Distinguished Performance at Youth Connection Charter School


Sheila Venson and visitor from South Korea
On top of opening their doors to students that high schools won’t take (or have pushed out) and having to constantly weave together ever-changing funding sources, alternative schools have to constantly fight against accountability systems designed around a factory model.  As one practitioner told me, “If we made AYP then we would know we are doing something wrong.”

In Chicago, the Youth Connection Charter School (YCCS) has just emerged victorious in a battle with the Chicago Public Schools regarding their performance.  YCCS is an incredibly innovative model in which multiple schools join together under one charter, providing the on-ramp for students in Chicago.  In 2012, Chicago Public Schools declared YCCS a failing school, impeding their contract renewal. Now 18 months later, YCCS received a Distinguished, the highest performance rating given out by CPS.

So what’s different? 

According to YCCS it was a combination of documentation, presentations to educate CPS about alternative schools, co-designing new evaluation methods that recognize that students are entering with tremendous academic gaps, and basic advocacy. 

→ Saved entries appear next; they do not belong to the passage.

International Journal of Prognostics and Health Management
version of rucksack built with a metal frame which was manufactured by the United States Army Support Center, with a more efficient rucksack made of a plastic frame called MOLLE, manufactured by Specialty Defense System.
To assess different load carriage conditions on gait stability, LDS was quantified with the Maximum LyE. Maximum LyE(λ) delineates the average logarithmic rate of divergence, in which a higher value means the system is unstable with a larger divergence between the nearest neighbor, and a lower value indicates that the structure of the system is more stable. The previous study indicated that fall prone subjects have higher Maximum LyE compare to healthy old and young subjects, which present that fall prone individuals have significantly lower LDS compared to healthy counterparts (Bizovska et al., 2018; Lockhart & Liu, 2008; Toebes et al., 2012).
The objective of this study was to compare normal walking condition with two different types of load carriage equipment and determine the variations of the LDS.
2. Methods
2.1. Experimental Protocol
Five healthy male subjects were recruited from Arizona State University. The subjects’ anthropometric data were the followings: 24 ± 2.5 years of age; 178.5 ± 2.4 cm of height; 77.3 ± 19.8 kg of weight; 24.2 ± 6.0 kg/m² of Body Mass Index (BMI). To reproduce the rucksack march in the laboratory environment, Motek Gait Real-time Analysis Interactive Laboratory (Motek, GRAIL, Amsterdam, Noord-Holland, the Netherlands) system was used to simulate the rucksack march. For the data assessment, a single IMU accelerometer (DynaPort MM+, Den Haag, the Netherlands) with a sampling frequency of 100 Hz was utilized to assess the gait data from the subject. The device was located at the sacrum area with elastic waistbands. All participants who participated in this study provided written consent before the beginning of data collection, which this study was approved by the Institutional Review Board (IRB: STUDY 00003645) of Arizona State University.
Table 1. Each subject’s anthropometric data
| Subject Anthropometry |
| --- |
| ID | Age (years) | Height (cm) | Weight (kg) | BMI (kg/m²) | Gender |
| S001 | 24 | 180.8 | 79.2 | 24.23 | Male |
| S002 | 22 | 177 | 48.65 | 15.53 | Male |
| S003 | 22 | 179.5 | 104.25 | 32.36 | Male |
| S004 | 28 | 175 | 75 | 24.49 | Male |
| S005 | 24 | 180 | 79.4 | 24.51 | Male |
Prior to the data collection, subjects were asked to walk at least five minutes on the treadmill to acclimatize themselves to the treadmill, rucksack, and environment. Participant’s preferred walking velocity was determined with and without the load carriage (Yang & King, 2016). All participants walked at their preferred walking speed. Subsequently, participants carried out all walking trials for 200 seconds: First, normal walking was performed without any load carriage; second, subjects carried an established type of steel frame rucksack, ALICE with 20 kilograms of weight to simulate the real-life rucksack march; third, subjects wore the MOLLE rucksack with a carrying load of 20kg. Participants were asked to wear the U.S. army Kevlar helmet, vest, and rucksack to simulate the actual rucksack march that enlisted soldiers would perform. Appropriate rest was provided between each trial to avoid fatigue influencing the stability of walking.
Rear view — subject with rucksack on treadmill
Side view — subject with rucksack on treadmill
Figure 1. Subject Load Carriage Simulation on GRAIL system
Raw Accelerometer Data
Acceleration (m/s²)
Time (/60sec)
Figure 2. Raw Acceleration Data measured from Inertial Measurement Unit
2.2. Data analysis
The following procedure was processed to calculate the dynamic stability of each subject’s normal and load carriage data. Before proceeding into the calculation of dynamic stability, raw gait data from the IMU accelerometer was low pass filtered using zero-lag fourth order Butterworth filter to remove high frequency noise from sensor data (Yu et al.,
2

After the Spring 2012 announcement by CPS that YCCS was a failing school, YCCS launched a campaign to prove to CPS and its communities that the allegation was false.  Documentation showing the evaluation and performance levels at each of its campuses were presented in meetings with CPS throughout Summer and Fall 2012.  YCCS also initiated efforts to assist CPS in developing evaluation methods that measured academic growth and development of at risk and former out of school youth who return to school with academic competencies several years below their grade level. Additionally, current and former YCCS students, their families and community leaders showed widespread support for YCCS by placing phone calls to CPS staffers and elected officials, signing online petitions, and participating in an October 2012 voter registration drive in Daley Plaza.  

Under the new CPS School Quality Rating Policy YCCS is considered an Option, a category for alternative high schools. Option schools are evaluated based on nine performance indicators:
  •  Average student growth percentile on STAR Reading 
  •  Average student growth percentile on STAR Math
  •  Percentage of students meeting growth target on STAR Reading
  •  Percentage of students meeting growth target on STAR Math
  •  One-year graduation rate
  •  Credit attainment
  •  Stabilization rate
  •  Average daily attendance rate
  •  Growth in attendance rate 
The new rating system will be applied to each individual Youth Connection Charter School campus, as well as Youth Connection Charter School as a whole starting in the 2013-2014 school year. 
Sheila Venson, Executive Director of YCCS said, "This is a victory for high school dropouts who are seeking a way to get back into school and get their lives on track.  This performance validates our compelling and nuanced story of what we have learned and are doing to educate off-track and re-enrolled young people.  This story is written everyday in YCCS' classrooms, where we are changing the odds, graduating students who would not have otherwise graduated, and saving lives in the process.”



This is also a lesson for all of us of what we can do if we engage our own constituencies, parents and students, in demanding a right to education.